Color Combinations When Drawing Balls

Worked Solution

How to Think About It: This is a classic "stars and bars" counting problem. You are distributing $n$ identical draws among 3 color categories. The order of draws does not matter -- only the counts of each color. This is equivalent to counting the number of non-negative integer solutions to $r + g + b = n$.

Quick Estimate: For $n = 3$ and 3 colors, just enumerate: you could have all one color (3 ways), two of one and one of another ($3 \times 2 = 6$ ways), or one of each (1 way).
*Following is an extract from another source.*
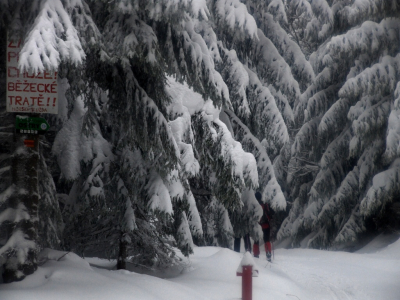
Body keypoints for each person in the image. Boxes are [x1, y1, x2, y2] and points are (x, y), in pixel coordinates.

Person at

Total: $3 + 6 + 1 = 10$.

Approach: Stars and bars formula for combinations with replacement.

Formal Solution:

(a) We need the number of non-negative integer solutions to $r + g + b = 3$. By stars and bars, this is: $\binom{3 + 3 - 1}{3 - 1} = \binom{5}{2} = 10$

Enumeration as a check (listing $(r, g, b)$): - All one color: $(3,0,0), (0,3,0), (0,0,3)$ -- 3 combinations - Two of one, one of another: $(2,1,0), (2,0,1), (1,2,0), (0,2,1), (1,0,2), (0,1,2)$ -- 6 combinations - One of each: $(1,1,1)$ -- 1 combination - Total: $3 + 6 + 1 = 10$ \checkmark

(b) For general $n$ balls and 3 colors, the number of solutions to $r + g + b = n$ with $r, g, b \ge 0$ is: $\binom{n + 2}{2} = \frac{(n+1)(n+2)}{2}$

Sanity checks: - $n = 1$: $\binom{3}{2} = 3$ (pick one of three colors) \checkmark - $n = 2$: $\binom{4}{2} = 6$ \checkmark - $n = 3$: $\binom{5}{2} = 10$ \checkmark

Generalization to $k$ colors: Distribute $n$ balls among $k$ colors gives $\binom{n + k - 1}{k - 1}$.

Answer: (a) $\binom{5}{2} = 10$ combinations. (b) $\binom{n+2}{2} = \dfrac{(n+1)(n+2)}{2}$ combinations.